### Instructions to follow
Could you give the lines of the entries, from the start through the line that contains "collector number: 11288", as a JSON list of strings with one string per line, skipping blank lines and leaving out the pictures?

[Source records]
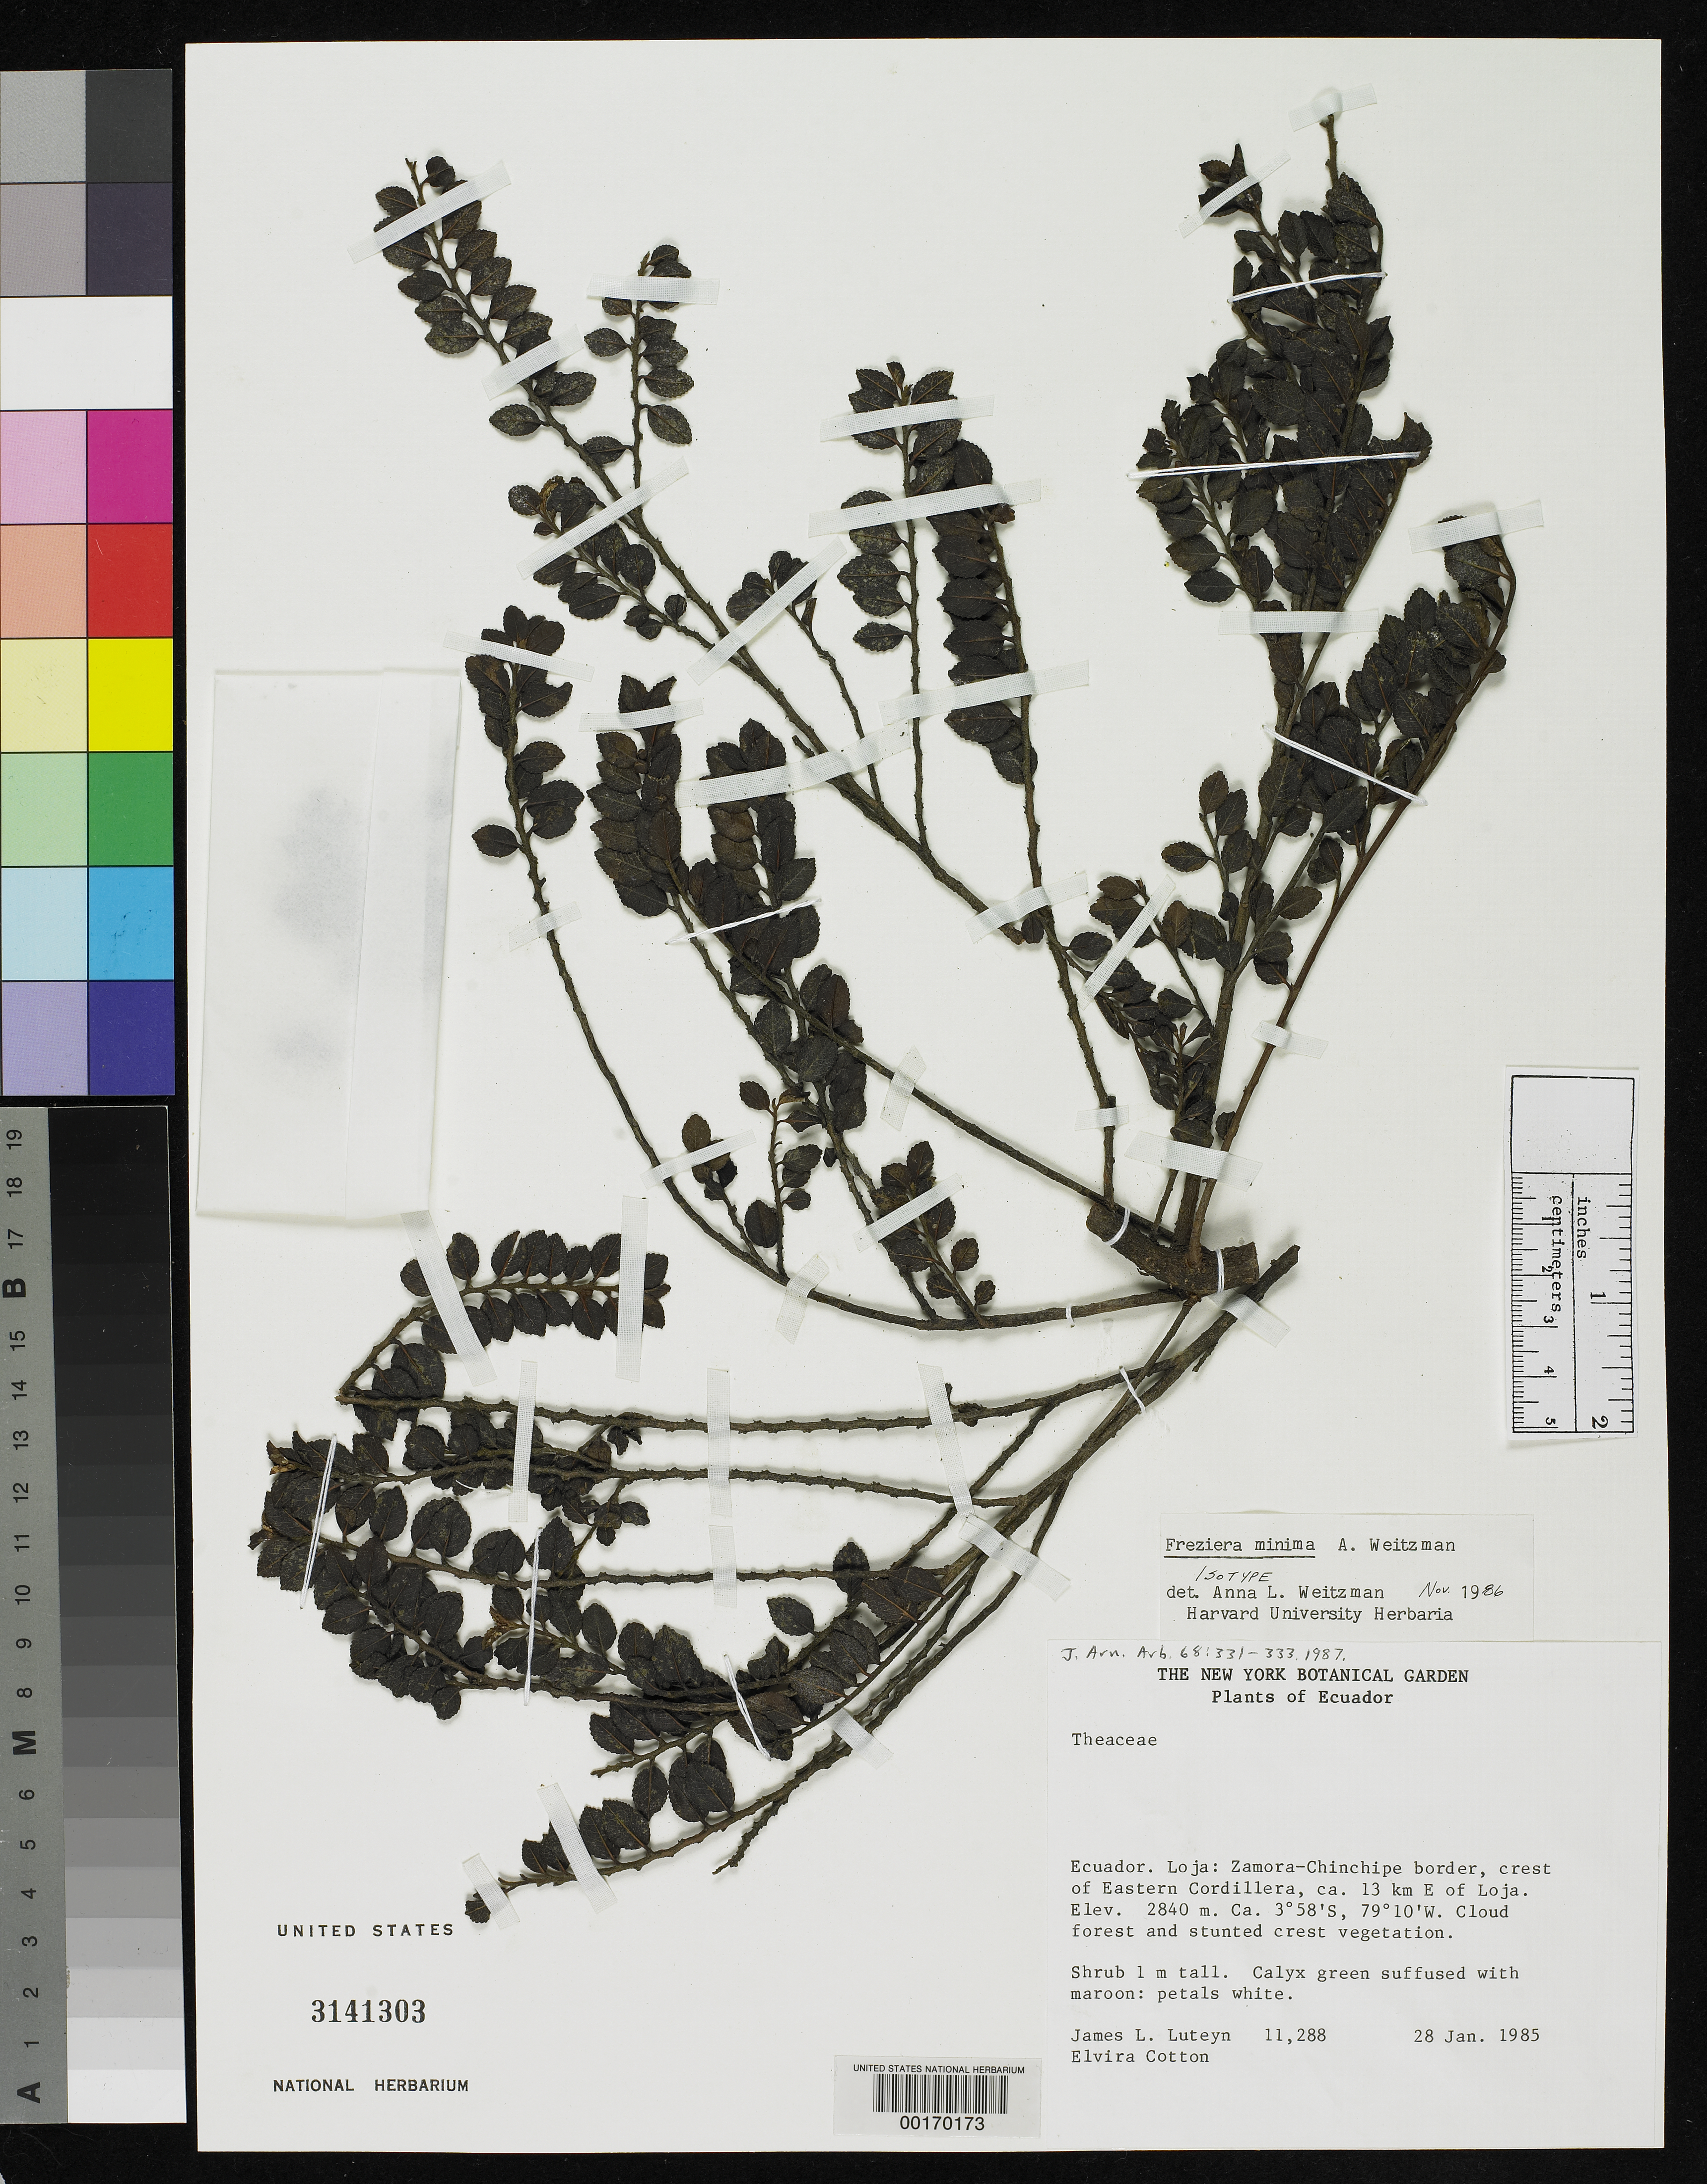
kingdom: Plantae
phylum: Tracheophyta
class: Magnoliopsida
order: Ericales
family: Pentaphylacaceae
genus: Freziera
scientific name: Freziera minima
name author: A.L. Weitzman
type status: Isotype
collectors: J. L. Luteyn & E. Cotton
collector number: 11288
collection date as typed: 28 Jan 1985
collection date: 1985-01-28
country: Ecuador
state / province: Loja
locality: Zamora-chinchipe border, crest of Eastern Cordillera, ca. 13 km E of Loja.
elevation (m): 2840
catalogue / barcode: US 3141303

### Reply
[
  "kingdom: Plantae",
  "phylum: Tracheophyta",
  "class: Magnoliopsida",
  "order: Ericales",
  "family: Pentaphylacaceae",
  "genus: Freziera",
  "scientific name: Freziera minima",
  "name author: A.L. Weitzman",
  "type status: Isotype",
  "collectors: J. L. Luteyn & E. Cotton",
  "collector number: 11288"
]